Memories are one of the best legacies that exist after someone loved dies. Treasure them. Share them with your family and friends. Recognize that your memories may make you laugh or cry. In either case, they are a lasting part of the relationship that you had with a very special person in your life.
We often suggest that, when the time is right, you create a Book of Memories™ in honor of your loved one. If this interests you, give us a call. We’ll be glad to help you get started, or return to one started earlier.
The writer George Eliot penned these beautiful words…“She was no longer wrestling with the grief, but could sit down with it as a lasting companion and make it a sharer in her thoughts.”
When we meet with families, we often share this imagery with them. It communicates the work, in this case the "wrestling" one has to do with the emotions of grief, as well as the long-term goal of the work: becoming comfortable with grief; to sit with it, to embrace it. And, more importantly, to recognize it as your ally, and a natural part of loving someone.
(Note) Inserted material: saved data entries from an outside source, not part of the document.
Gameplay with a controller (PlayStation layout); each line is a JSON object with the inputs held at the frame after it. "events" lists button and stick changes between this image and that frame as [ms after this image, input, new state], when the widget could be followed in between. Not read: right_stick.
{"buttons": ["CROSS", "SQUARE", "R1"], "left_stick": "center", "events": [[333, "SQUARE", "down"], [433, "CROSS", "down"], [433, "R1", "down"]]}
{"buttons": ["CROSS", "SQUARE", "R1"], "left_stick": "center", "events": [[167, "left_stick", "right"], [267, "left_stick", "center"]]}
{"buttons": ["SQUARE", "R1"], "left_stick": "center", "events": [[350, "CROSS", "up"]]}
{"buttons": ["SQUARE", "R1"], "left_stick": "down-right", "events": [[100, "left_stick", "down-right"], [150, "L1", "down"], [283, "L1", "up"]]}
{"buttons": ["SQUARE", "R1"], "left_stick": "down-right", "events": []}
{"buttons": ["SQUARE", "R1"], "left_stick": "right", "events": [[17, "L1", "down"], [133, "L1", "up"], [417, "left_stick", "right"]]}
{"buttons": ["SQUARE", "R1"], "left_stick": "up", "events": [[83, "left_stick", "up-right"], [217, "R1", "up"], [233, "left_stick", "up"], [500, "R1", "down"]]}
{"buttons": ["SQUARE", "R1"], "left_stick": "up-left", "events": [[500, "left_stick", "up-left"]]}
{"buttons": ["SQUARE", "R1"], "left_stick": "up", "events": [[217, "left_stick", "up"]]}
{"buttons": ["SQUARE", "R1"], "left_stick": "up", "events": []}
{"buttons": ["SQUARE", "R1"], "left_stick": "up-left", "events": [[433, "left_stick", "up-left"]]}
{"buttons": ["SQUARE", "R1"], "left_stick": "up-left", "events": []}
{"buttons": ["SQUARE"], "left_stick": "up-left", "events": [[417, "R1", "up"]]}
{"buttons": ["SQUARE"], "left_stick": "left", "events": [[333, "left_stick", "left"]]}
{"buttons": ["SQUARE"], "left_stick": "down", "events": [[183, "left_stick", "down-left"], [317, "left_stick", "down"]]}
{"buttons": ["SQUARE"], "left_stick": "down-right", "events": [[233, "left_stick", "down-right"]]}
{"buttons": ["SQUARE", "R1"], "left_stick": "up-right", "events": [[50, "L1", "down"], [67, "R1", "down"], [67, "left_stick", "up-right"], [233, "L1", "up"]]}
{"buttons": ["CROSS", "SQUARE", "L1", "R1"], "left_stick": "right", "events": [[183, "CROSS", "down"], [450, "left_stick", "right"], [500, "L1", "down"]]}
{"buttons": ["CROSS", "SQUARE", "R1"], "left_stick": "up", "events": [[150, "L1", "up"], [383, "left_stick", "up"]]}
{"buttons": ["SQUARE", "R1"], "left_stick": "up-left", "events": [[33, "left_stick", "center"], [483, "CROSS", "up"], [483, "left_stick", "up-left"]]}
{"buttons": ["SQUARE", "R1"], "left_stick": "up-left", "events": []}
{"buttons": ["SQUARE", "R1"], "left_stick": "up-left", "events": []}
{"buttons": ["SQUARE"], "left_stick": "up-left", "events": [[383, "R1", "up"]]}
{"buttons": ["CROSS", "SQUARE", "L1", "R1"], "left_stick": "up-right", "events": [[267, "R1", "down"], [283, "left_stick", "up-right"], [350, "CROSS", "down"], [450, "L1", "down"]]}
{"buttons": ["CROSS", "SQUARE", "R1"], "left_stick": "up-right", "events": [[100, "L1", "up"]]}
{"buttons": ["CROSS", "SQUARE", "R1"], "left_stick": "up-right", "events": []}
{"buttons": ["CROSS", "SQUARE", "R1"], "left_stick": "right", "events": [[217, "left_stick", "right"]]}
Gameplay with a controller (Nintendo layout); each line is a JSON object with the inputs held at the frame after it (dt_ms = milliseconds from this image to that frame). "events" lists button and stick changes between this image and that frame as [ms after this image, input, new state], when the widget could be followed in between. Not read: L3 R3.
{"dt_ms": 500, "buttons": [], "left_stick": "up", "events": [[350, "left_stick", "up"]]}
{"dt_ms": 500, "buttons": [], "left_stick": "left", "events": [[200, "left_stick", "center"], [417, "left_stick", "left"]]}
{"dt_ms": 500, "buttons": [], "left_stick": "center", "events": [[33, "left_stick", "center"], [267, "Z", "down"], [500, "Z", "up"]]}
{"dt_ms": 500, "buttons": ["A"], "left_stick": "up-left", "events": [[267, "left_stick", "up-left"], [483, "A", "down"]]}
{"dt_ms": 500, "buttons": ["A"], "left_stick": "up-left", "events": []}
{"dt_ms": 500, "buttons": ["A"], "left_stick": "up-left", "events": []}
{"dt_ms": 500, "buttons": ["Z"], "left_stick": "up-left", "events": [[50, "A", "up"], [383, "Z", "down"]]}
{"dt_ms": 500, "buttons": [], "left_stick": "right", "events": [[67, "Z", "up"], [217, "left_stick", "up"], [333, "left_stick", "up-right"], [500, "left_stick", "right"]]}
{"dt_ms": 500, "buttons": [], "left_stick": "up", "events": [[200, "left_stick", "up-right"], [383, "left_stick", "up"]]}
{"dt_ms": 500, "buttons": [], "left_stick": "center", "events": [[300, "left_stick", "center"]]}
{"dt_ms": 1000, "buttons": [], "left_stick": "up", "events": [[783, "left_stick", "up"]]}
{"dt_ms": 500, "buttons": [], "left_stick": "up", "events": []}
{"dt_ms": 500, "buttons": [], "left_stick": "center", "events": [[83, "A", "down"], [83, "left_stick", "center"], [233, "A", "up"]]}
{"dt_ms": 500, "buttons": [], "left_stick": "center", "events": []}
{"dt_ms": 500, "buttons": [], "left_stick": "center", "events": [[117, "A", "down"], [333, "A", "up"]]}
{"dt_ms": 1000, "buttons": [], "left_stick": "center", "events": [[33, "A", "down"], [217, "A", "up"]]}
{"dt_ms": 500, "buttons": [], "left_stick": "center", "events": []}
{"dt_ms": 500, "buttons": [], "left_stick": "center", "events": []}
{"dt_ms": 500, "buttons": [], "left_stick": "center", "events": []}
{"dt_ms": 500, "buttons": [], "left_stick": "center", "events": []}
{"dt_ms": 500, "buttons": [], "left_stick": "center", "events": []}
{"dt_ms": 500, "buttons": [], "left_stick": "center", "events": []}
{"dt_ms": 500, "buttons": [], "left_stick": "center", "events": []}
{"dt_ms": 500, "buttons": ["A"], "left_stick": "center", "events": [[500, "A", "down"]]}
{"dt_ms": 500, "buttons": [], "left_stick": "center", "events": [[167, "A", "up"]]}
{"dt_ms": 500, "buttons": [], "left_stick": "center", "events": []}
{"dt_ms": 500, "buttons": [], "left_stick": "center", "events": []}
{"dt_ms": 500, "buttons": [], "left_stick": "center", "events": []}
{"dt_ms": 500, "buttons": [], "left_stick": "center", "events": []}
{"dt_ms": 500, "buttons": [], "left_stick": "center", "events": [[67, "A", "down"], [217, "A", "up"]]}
In fact, the capacity to love requires the necessity to grieve. You can't heal unless you openly express your grief. Denying your grief will only make it become more confusing and overwhelming. Embrace your grief and heal.
Reconciling your grief will not happen quickly. Remember, grief is a process, not an event. Be patient and tolerant with yourself. Never forget that the death of someone loved changes your life forever. It's not that you won't be happy again. It's simply that you will never be exactly the same as you were before the death.